A potentially pathologic variant was reported for 23.3% of this sample of healthy adults. These consisted mainly of variants with “implausibly high allele frequencies.” The 25 most commonly reported genes—all discovered before release of the Exome Aggregation Consortium database—accounted for about two-thirds of participants with candidate variants.

Even after application of a more “stringent filtering pipeline,” 112 candidate variants were reported for 1.4% of participants. On manual classification, 63% of these variants were classified as being of unknown significance, 26% as pathogenic or likely pathogenic, and 11% as benign or likely benign. Manual classification identified variants that could lead to clinical follow-up in 176 participants. Clinical data were available for 26 participants; only 1 had confirmation of a genetic diagnosis (neurofibromatosis) without further clinical review.

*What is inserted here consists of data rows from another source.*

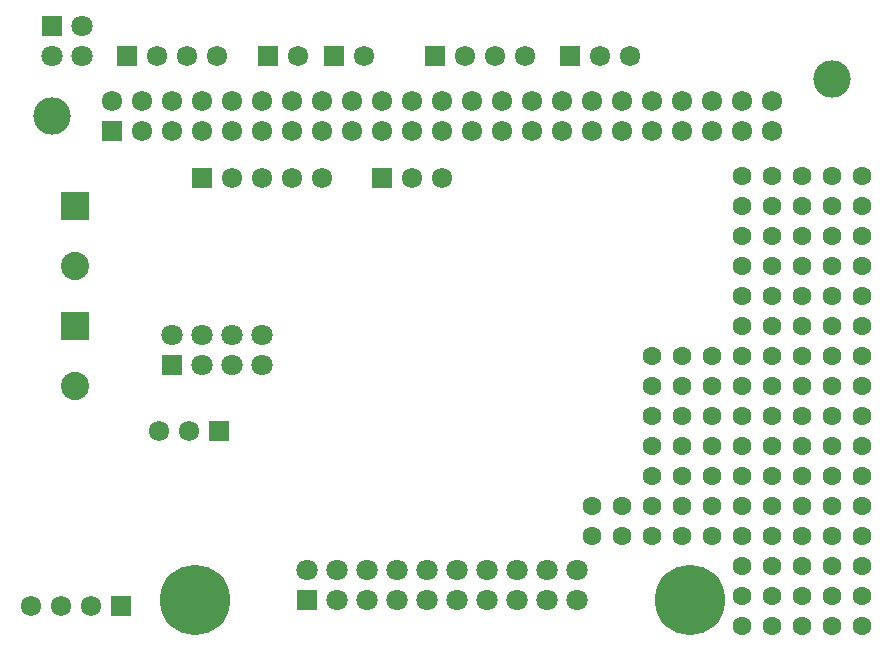
<source format=gbr>
G04 DipTrace 2.4.0.2*
%INBottomMask.gbr*%
%MOIN*%
%ADD35C,0.125*%
%ADD44C,0.234*%
%ADD50C,0.0631*%
%ADD56C,0.0678*%
%ADD58R,0.0678X0.0678*%
%ADD62C,0.0709*%
%ADD64R,0.0709X0.0709*%
%ADD66C,0.094*%
%ADD68R,0.094X0.094*%
%FSLAX44Y44*%
G04*
G70*
G90*
G75*
G01*
%LNBotMask*%
%LPD*%
D68*
X6190Y14690D3*
D66*
Y12690D3*
D68*
Y18690D3*
D66*
Y16690D3*
D64*
X5440Y24690D3*
D62*
Y23690D3*
X6440Y24690D3*
Y23690D3*
D58*
X7940D3*
D56*
X8940D3*
X9940D3*
X10940D3*
D58*
X10440Y19628D3*
D56*
X11440D3*
X12440D3*
X13440D3*
X14440D3*
D64*
X13940Y5565D3*
D62*
Y6565D3*
X14940Y5565D3*
Y6565D3*
X15940Y5565D3*
Y6565D3*
X16940Y5565D3*
Y6565D3*
X17940Y5565D3*
Y6565D3*
X18940Y5565D3*
Y6565D3*
X19940Y5565D3*
Y6565D3*
X20940Y5565D3*
Y6565D3*
X21940Y5565D3*
Y6565D3*
X22940Y5565D3*
Y6565D3*
D35*
X31440Y22940D3*
X5440Y21690D3*
D58*
X11002Y11189D3*
D56*
X10002D3*
X9002D3*
D58*
X7744Y5351D3*
D56*
X6744D3*
X5744D3*
X4744D3*
D58*
X22690Y23690D3*
D56*
X23690D3*
X24690D3*
D58*
X14815D3*
D56*
X15815D3*
D58*
X18190D3*
D56*
X19190D3*
X20190D3*
X21190D3*
D58*
X12627D3*
D56*
X13627D3*
D64*
X9440Y13378D3*
D62*
Y14378D3*
X10440Y13378D3*
Y14378D3*
X11440Y13378D3*
Y14378D3*
X12440Y13378D3*
Y14378D3*
D56*
X7440Y22190D3*
X8440D3*
X9440D3*
X10440D3*
X11440D3*
X12440D3*
X13440D3*
X14440D3*
X15440D3*
X16440D3*
X17440D3*
X18440D3*
X19440D3*
X20440D3*
X21440D3*
X22440D3*
X23440D3*
X24440D3*
X25440D3*
X26440D3*
X27440D3*
X28440D3*
X29440D3*
Y21190D3*
X28440D3*
X27440D3*
X26440D3*
X25440D3*
X24440D3*
X23440D3*
X22440D3*
X21440D3*
X20440D3*
X19440D3*
X18440D3*
X17440D3*
X16440D3*
X15440D3*
X14440D3*
X13440D3*
X12440D3*
X11440D3*
X10440D3*
X9440D3*
X8440D3*
D58*
X7440D3*
D50*
X29440Y18690D3*
X27440Y12690D3*
X28440D3*
X29440D3*
X30440D3*
X31440D3*
X32440D3*
X28440Y18690D3*
Y19690D3*
X29440D3*
X27440Y13690D3*
X28440D3*
X29440D3*
X30440D3*
X31440D3*
X32440D3*
X25440Y11690D3*
X26440D3*
X27440D3*
X28440D3*
X29440D3*
X30440D3*
X31440D3*
X32440D3*
X25440Y10690D3*
X26440D3*
X27440D3*
X28440D3*
X29440D3*
X30440D3*
X31440D3*
X32440D3*
X25440Y9690D3*
X26440D3*
X27440D3*
X28440D3*
X29440D3*
X30440D3*
X31440D3*
X32440D3*
X25440Y8690D3*
X26440D3*
X27440D3*
X28440D3*
X29440D3*
X30440D3*
X31440D3*
X32440D3*
X25440Y7690D3*
X26440D3*
X27440D3*
X28440D3*
X29440D3*
X30440D3*
X31440D3*
X32440D3*
X28440Y6690D3*
X29440D3*
X30440D3*
X31440D3*
X32440D3*
X28440Y5690D3*
X29440D3*
X30440D3*
X31440D3*
X32440D3*
X28440Y4690D3*
X29440D3*
X30440D3*
X31440D3*
X32440D3*
X28440Y14690D3*
X29440D3*
X30440D3*
X31440D3*
X32440D3*
X28440Y15690D3*
X29440D3*
X30440D3*
X31440D3*
X32440D3*
X28440Y16690D3*
X29440D3*
X30440D3*
X31440D3*
X32440D3*
X28440Y17690D3*
X29440D3*
X30440D3*
X31440D3*
X32440D3*
X25440Y12690D3*
X26440D3*
X30440Y18690D3*
X31440D3*
X32440D3*
X25440Y13690D3*
X26440D3*
X30440Y19690D3*
X31440D3*
X32440D3*
X24440Y8690D3*
Y7690D3*
X23440Y8690D3*
Y7690D3*
D44*
X26690Y5565D3*
X10190D3*
D58*
X16440Y19628D3*
D56*
X17440D3*
X18440D3*
M02*

</source>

Exome or genome sequencing can lead to incidental findings unrelated to the primary indication for sequencing. This study finds candidate variants previously reported as associated with kidney and genitourinary diseases in 23% of a large sample of self-reported healthy adults.

“Widespread reporting of incidental genetic findings related to kidney and genitourinary disorders will require stringent curation of clinical variant databases and detailed case-level review to avoid genetic misdiagnosis and unnecessary referrals,” the investigators conclude. They call for similar studies of gene variants relevant to other medical subspecialties [Rasouly HM, et al. The burden of candidate pathogenic variants for kidney and genitourinary disorders emerging from exome sequencing. Ann Intern Med 2018; doi: 10.7326/M18-1241].